Sarah Nagy is a 24-year-old high school teacher from the Cleveland area. A couple of years ago she fell in love with a young man named Angelo. He asked her to marry him, she said yes, they set a date way out into the future, 18 months or something.

Then Sarah’s father Scott was diagnosed with cancer, and as the months rolled by, it became clear that he was probably not going to make it to Sarah’s wedding day. She was very close to her father; since she was little girl, she dreamed that he would be the one to walk her down the aisle and hand her over to the love of her life.

So, they moved the wedding date up from March to October, and this whole little village of neighbors in Cleveland mobilized for action at the University Hospital.

When the October date rolled around, Scott had been in the hospital since August and was too weak to walk or even stand. But they bought this sharp charcoal tuxedo, and knotted his tie loosely around the tracheal tube at his neck, and raised one end of the gurney so Scott could see his beautiful daughter in her wedding dress. The leather on his dress shoes was so shiny you could see your reflection in it; it’s too bad the only thing the congregation could see were the soles of those shoes.

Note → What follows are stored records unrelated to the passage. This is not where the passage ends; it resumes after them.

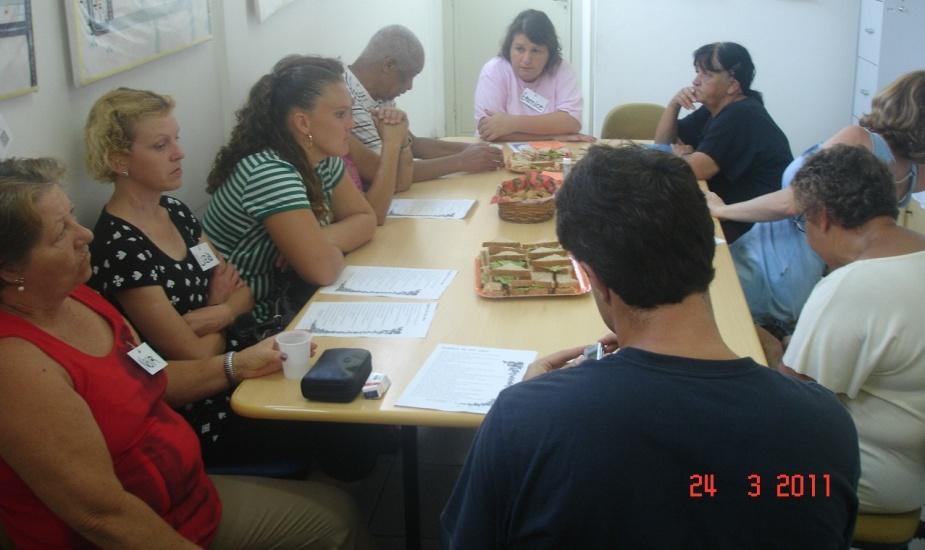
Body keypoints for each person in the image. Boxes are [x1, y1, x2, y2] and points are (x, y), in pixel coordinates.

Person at [440, 145, 859, 549]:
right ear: (708, 254)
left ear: (595, 279)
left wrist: (530, 400)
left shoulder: (523, 420)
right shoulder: (826, 427)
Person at [0, 157, 373, 549]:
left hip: (186, 497)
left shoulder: (82, 297)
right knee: (336, 508)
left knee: (339, 514)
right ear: (9, 269)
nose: (85, 235)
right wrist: (227, 315)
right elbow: (103, 517)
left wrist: (237, 363)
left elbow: (153, 376)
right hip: (142, 527)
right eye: (61, 232)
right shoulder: (17, 364)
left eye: (74, 217)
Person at [709, 70, 925, 333]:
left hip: (770, 266)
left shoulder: (858, 139)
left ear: (897, 100)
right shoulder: (913, 171)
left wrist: (722, 209)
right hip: (807, 281)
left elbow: (791, 202)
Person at [776, 145, 925, 515]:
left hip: (863, 475)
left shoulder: (850, 285)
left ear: (822, 218)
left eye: (802, 223)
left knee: (704, 480)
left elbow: (788, 408)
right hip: (912, 467)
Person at [204, 55, 377, 325]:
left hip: (294, 302)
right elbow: (324, 270)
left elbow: (366, 220)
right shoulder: (270, 171)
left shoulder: (322, 158)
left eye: (350, 112)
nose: (351, 124)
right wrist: (319, 248)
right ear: (303, 122)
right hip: (256, 321)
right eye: (340, 114)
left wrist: (319, 239)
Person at [346, 24, 503, 204]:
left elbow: (414, 144)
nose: (409, 86)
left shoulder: (378, 94)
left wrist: (479, 152)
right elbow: (388, 173)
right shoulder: (347, 99)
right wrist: (460, 162)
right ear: (388, 65)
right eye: (408, 76)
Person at [654, 41, 792, 242]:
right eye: (697, 72)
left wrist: (684, 156)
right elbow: (663, 144)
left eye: (707, 74)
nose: (695, 81)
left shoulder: (741, 114)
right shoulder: (716, 108)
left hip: (756, 231)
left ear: (733, 85)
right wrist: (674, 105)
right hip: (730, 212)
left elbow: (692, 169)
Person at [473, 9, 590, 142]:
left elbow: (572, 123)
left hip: (552, 154)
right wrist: (554, 137)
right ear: (509, 48)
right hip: (498, 152)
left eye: (536, 50)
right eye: (519, 49)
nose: (526, 59)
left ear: (549, 54)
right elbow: (490, 132)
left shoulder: (561, 68)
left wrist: (512, 123)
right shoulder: (494, 70)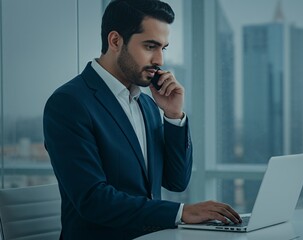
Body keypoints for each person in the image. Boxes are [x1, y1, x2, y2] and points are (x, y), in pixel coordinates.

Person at [43, 0, 241, 239]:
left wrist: (174, 115)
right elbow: (92, 199)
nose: (159, 60)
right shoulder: (70, 102)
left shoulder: (147, 104)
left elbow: (176, 181)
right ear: (115, 41)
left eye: (163, 48)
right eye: (150, 46)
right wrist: (181, 212)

The day before the wedding a barber came to the hospital to cut his hair and trim his beard. This nurse practitioner named Jacky turned into a wedding planner and went to the Lutheran church before the wedding to measure the aisle to see if the stretcher would fit. On the morning of the wedding, Jacky was the one who figured out the studs on Scott’s shirt.

The local ambulance service donated a vehicle, and when the ambulance rolled up to the hospital to deliver Scott to the church on time, a doctor, a nurse, two nurse practitioners, and two EMT’s piled into the ambulance with Scott. Six medical professionals schemed together to give this gift for free to the father of the bride. They were sitting in the front row at the church when the pastor asked “Who gives this woman to be married to this man?” and Scott answered, “We do, her mother and I.”

It would have been too much for Scott to make it to the reception, so he delivered his toast as the father of the bride from his hospital room via video.[4]

I don’t know; it just seemed to me as if that efficient crew of six medical professionals were wearing White Helmets in a safer, quieter, smaller way.

There are so many merchants of death in a broken world. Some of them are human; some are viral or microbial or cellular or meteorological or tectonic. And so, we galvanize against death in every way we can; we choose life. When we are young, we find the loneliest kid on the playground and make a new friend. When we are old, we make sure no one ever dies alone. And all the years between we share what we have and do what we can wherever life is threatened. How is God calling you to choose life?

[1]Noted by Chris Hedges, Losing Moses on the Freeway (New York: Free Press, 2005), p. 108.

[2]John M. Buchanan, “A historic ban,” The Christian Century, April 5, 2011, p. 3.

[3]Jared Malsin, “The White Helmets of Syria,” Time, October 17, 2016, pp. 20-26

[4]Tom Feran, “UH nurses help a dying dad to his daughter’s wedding walk down the aisle,” The Plain Dealer, October 12, 2013.